Walmart is eliminating student loans for employees with an investment of $1 billion
[July 27, 2021: Josh Shavit]
Walmart, the largest private employer with a total of around 1.5 million full and part-time workers, will assist employees by paying their college tuition and books with an investment of $1 billion.
Currently, close to 52,000 employees have participated in their program LBU (Live Better U), whose purpose is to prepare workers for whatever career they choose to take in the future. Around 8,000 people have graduated since LBU’s establishment in 2018. Some participating schools are Johnson & Wales University, the University of Arizona, the University of Denver, Pathstream, Brandman University, Penn Foster, Purdue University Global, Southern New Hampshire University, Wilmington University, and Voxy EnGen.
Walmart is also dropping their $1 daily fee for associates at Walmart and Sam’s Club who are part of LBU in hopes of encouraging more to “pursue further education”.
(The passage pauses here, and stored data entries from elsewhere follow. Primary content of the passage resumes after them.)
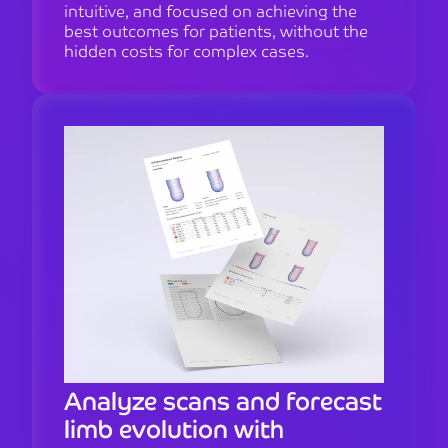
intuitive, and focused on achieving the
best outcomes for patients, without the
hidden costs for complex cases.
Analyze scans and forecast
limb evolution with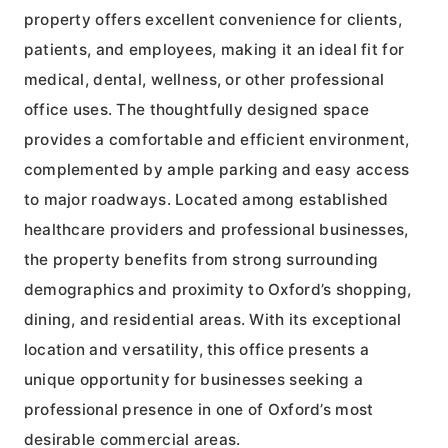
property offers excellent convenience for clients,
patients, and employees, making it an ideal fit for
medical, dental, wellness, or other professional
office uses. The thoughtfully designed space
provides a comfortable and efficient environment,
complemented by ample parking and easy access
to major roadways. Located among established
healthcare providers and professional businesses,
the property benefits from strong surrounding
demographics and proximity to Oxford’s shopping,
dining, and residential areas. With its exceptional
location and versatility, this office presents a
unique opportunity for businesses seeking a
professional presence in one of Oxford’s most
desirable commercial areas.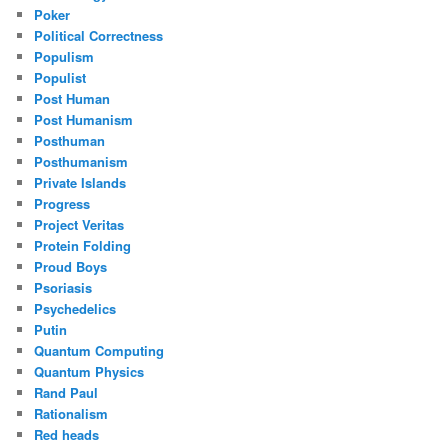
Poker
Political Correctness
Populism
Populist
Post Human
Post Humanism
Posthuman
Posthumanism
Private Islands
Progress
Project Veritas
Protein Folding
Proud Boys
Psoriasis
Psychedelics
Putin
Quantum Computing
Quantum Physics
Rand Paul
Rationalism
Red heads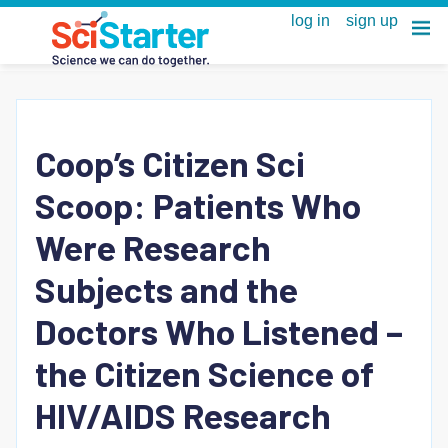
Coop’s Citizen Sci
Scoop: Patients Who
Were Research
Subjects and the
Doctors Who Listened –
the Citizen Science of
HIV/AIDS Research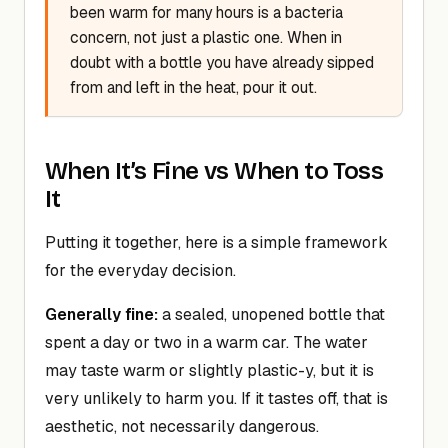
been warm for many hours is a bacteria
concern, not just a plastic one. When in
doubt with a bottle you have already sipped
from and left in the heat, pour it out.
When It’s Fine vs When to Toss
It
Putting it together, here is a simple framework
for the everyday decision.
Generally fine:
a sealed, unopened bottle that
spent a day or two in a warm car. The water
may taste warm or slightly plastic-y, but it is
very unlikely to harm you. If it tastes off, that is
aesthetic, not necessarily dangerous.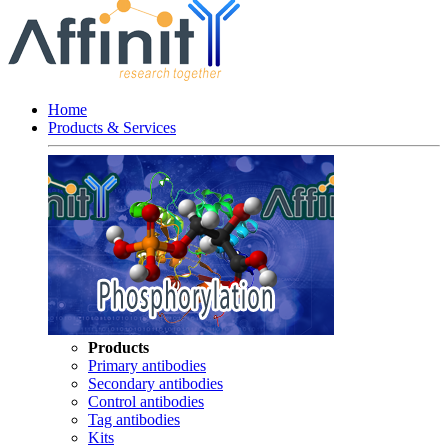
Home
Products & Services
Products
Primary antibodies
Secondary antibodies
Control antibodies
Tag antibodies
Kits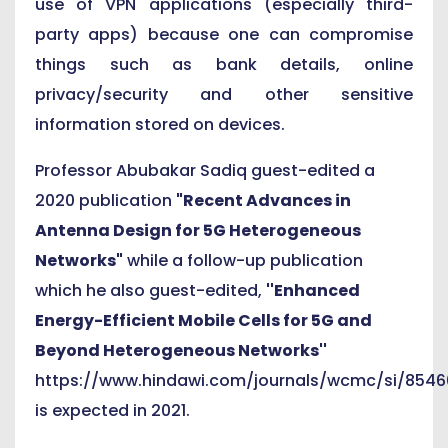
use of VPN applications (especially third-
party apps) because one can compromise
things such as bank details, online
privacy/security and other sensitive
information stored on devices.
Professor Abubakar Sadiq guest-edited a
2020 publication
"Recent Advances in
Antenna Design for 5G Heterogeneous
Networks"
while a follow-up publication
which he also guest-edited,
''Enhanced
Energy-Efficient Mobile Cells for 5G and
Beyond Heterogeneous Networks''
https://www.hindawi.com/journals/wcmc/si/8546
is expected in 2021.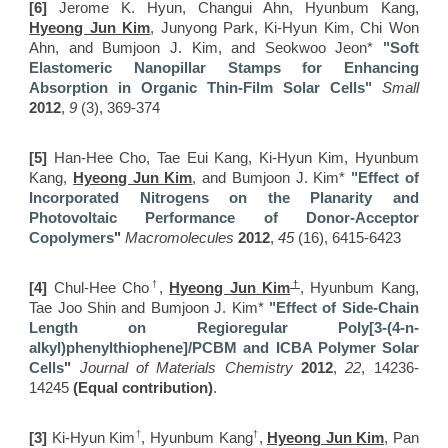
[6]
Jerome K. Hyun, Changui Ahn, Hyunbum Kang,
Hyeong Jun Kim
, Junyong Park, Ki-Hyun Kim, Chi Won
Ahn, and Bumjoon J. Kim, and Seokwoo Jeon*
"Soft
Elastomeric Nanopillar Stamps for Enhancing
Absorption in Organic Thin-Film Solar Cells
"
Small
2012
,
9
(3), 369-374
[5]
Han-Hee Cho, Tae Eui Kang, Ki-Hyun Kim, Hyunbum
Kang,
Hyeong Jun Kim
, and Bumjoon J. Kim*
"Effect of
Incorporated Nitrogens on the Planarity and
Photovoltaic Performance of Donor-Acceptor
Copolymers
"
Macromolecules
2012
,
45
(16), 6415-6423
†
†
[4]
Chul-Hee Cho
,
Hyeong Jun Kim
, Hyunbum Kang,
Tae Joo Shin and Bumjoon J. Kim*
"Effect of Side-Chain
Length on Regioregular Poly[3-(4-n-
alkyl)phenylthiophene]/PCBM and ICBA Polymer Solar
Cells
"
Journal of Materials Chemistry
2012
,
22
, 14236-
14245
(Equal contribution)
.
†
†
[3]
Ki-Hyun Kim
, Hyunbum Kang
,
Hyeong Jun Kim
, Pan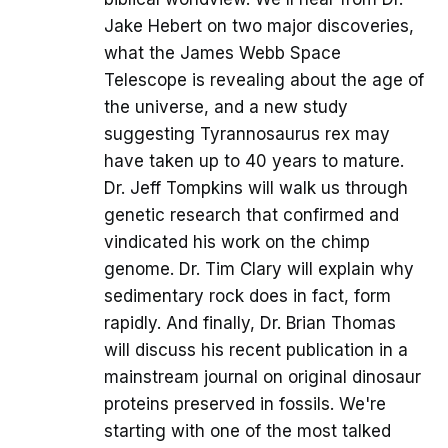
Jake Hebert on two major discoveries,
what the James Webb Space
Telescope is revealing about the age of
the universe, and a new study
suggesting Tyrannosaurus rex may
have taken up to 40 years to mature.
Dr. Jeff Tompkins will walk us through
genetic research that confirmed and
vindicated his work on the chimp
genome. Dr. Tim Clary will explain why
sedimentary rock does in fact, form
rapidly. And finally, Dr. Brian Thomas
will discuss his recent publication in a
mainstream journal on original dinosaur
proteins preserved in fossils. We're
starting with one of the most talked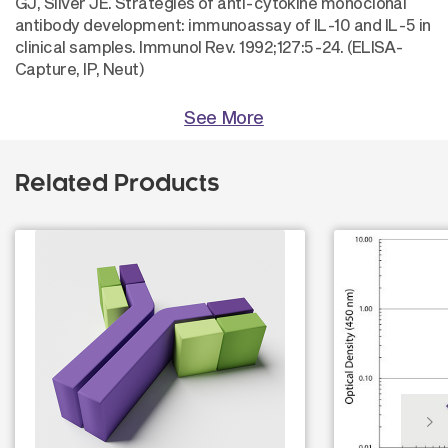
GJ, Silver JE. Strategies of anti-cytokine monoclonal
antibody development: immunoassay of IL-10 and IL-5 in
clinical samples. Immunol Rev. 1992;127:5-24. (ELISA-
Capture, IP, Neut)
See More
Related Products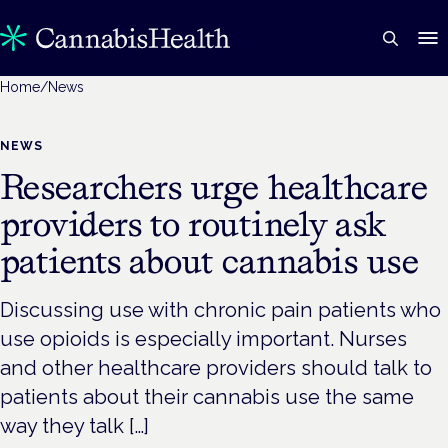
Home
/
News
NEWS
Researchers urge healthcare
providers to routinely ask
patients about cannabis use
Discussing use with chronic pain patients who
use opioids is especially important. Nurses
and other healthcare providers should talk to
patients about their cannabis use the same
way they talk […]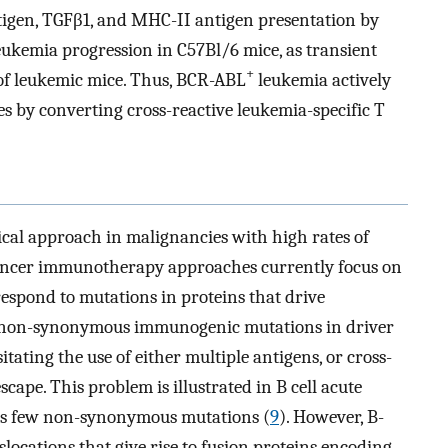
ntigen, TGFβ1, and MHC-II antigen presentation by
 leukemia progression in C57Bl/6 mice, as transient
+
l of leukemic mice. Thus, BCR-ABL
leukemia actively
 by converting cross-reactive leukemia-specific T
ical approach in malignancies with high rates of
ancer immunotherapy approaches currently focus on
 respond to mutations in proteins that drive
g non-synonymous immunogenic mutations in driver
itating the use of either multiple antigens, or cross-
cape. This problem is illustrated in B cell acute
as few non-synonymous mutations (
9
). However, B-
ocations that give rise to fusion proteins encoding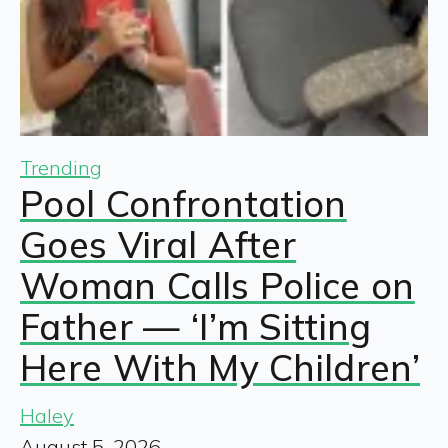
Trending
Pool Confrontation
Goes Viral After
Woman Calls Police on
Father — ‘I’m Sitting
Here With My Children’
Haley
August 5, 2026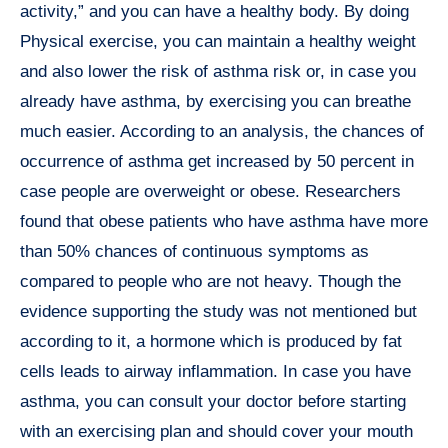
activity,” and you can have a healthy body. By doing
Physical exercise, you can maintain a healthy weight
and also lower the risk of asthma risk or, in case you
already have asthma, by exercising you can breathe
much easier. According to an analysis, the chances of
occurrence of asthma get increased by 50 percent in
case people are overweight or obese. Researchers
found that obese patients who have asthma have more
than 50% chances of continuous symptoms as
compared to people who are not heavy. Though the
evidence supporting the study was not mentioned but
according to it, a hormone which is produced by fat
cells leads to airway inflammation. In case you have
asthma, you can consult your doctor before starting
with an exercising plan and should cover your mouth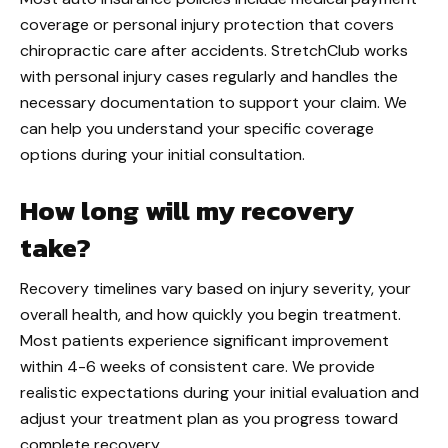
coverage or personal injury protection that covers
chiropractic care after accidents. StretchClub works
with personal injury cases regularly and handles the
necessary documentation to support your claim. We
can help you understand your specific coverage
options during your initial consultation.
How long will my recovery
take?
Recovery timelines vary based on injury severity, your
overall health, and how quickly you begin treatment.
Most patients experience significant improvement
within 4-6 weeks of consistent care. We provide
realistic expectations during your initial evaluation and
adjust your treatment plan as you progress toward
complete recovery.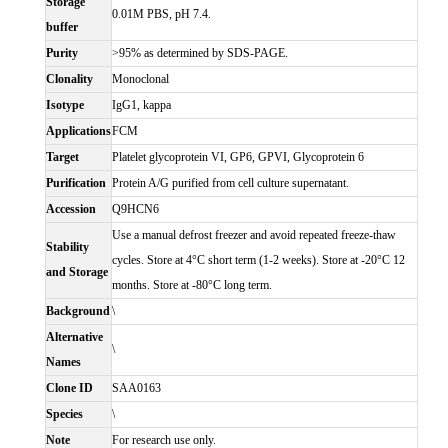
Storage
0.01M PBS, pH 7.4.
buffer
Purity
>95% as determined by SDS-PAGE.
Clonality
Monoclonal
Isotype
IgG1, kappa
Applications
FCM
Target
Platelet glycoprotein VI, GP6, GPVI, Glycoprotein 6
Purification
Protein A/G purified from cell culture supernatant.
Accession
Q9HCN6
Use a manual defrost freezer and avoid repeated freeze-thaw
Stability
cycles. Store at 4°C short term (1-2 weeks). Store at -20°C 12
and Storage
months. Store at -80°C long term.
Background
\
Alternative
\
Names
Clone ID
SAA0163
Species
\
Note
For research use only.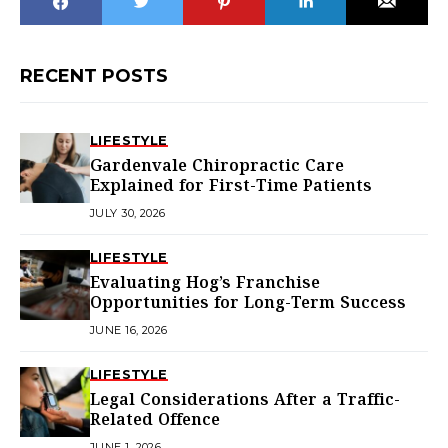
RECENT POSTS
LIFESTYLE
Gardenvale Chiropractic Care
Explained for First-Time Patients
JULY 30, 2026
LIFESTYLE
Evaluating Hog’s Franchise
Opportunities for Long-Term Success
JUNE 16, 2026
LIFESTYLE
Legal Considerations After a Traffic-
Related Offence
JUNE 1, 2026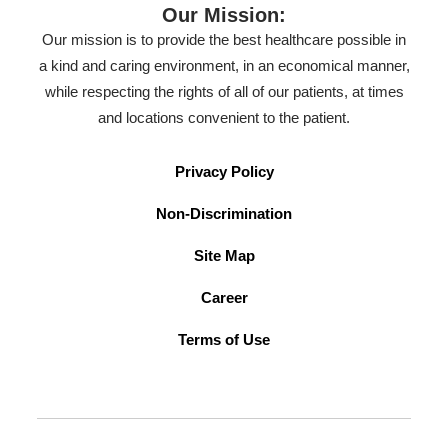
Our Mission:
Our mission is to provide the best healthcare possible in
a kind and caring environment, in an economical manner,
while respecting the rights of all of our patients, at times
and locations convenient to the patient.
Privacy Policy
Non-Discrimination
Site Map
Career
Terms of Use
The $1 program ends effective Aug. 16. Since Live Better U was first offered in 2018, the retailer said 52,000 employees have taken part with 8,000 graduations. Lorraine Stomski, senior vice president of learning and advancement at Walmart, said 28,000 employees are actively enrolled in the program this summer. She said there are no plans to reimburse the 8,000 participants who did pay the $1 per day for the benefit.
In addition, Walmart is providing workers living on the East and West coast a raise to help accommodate the higher cost of living. This was in response to Walmart employees living below the poverty line and having smaller wages than rivaling brands such as Target, Kroger, and Amazon.
“We are creating a path of opportunity for our associates to grow their careers at Walmart, so they can continue to build better lives for themselves and their families,” Stomski said during a Tuesday (July 27) press conference. “This investment is another way we can support our associates to pursue their passion and purpose while removing the barriers that too often keep adult working learners from obtaining degrees.”
All of these moves are to help the higher demand for jobs due to the economy opening up as well as stores gaining larger capacities.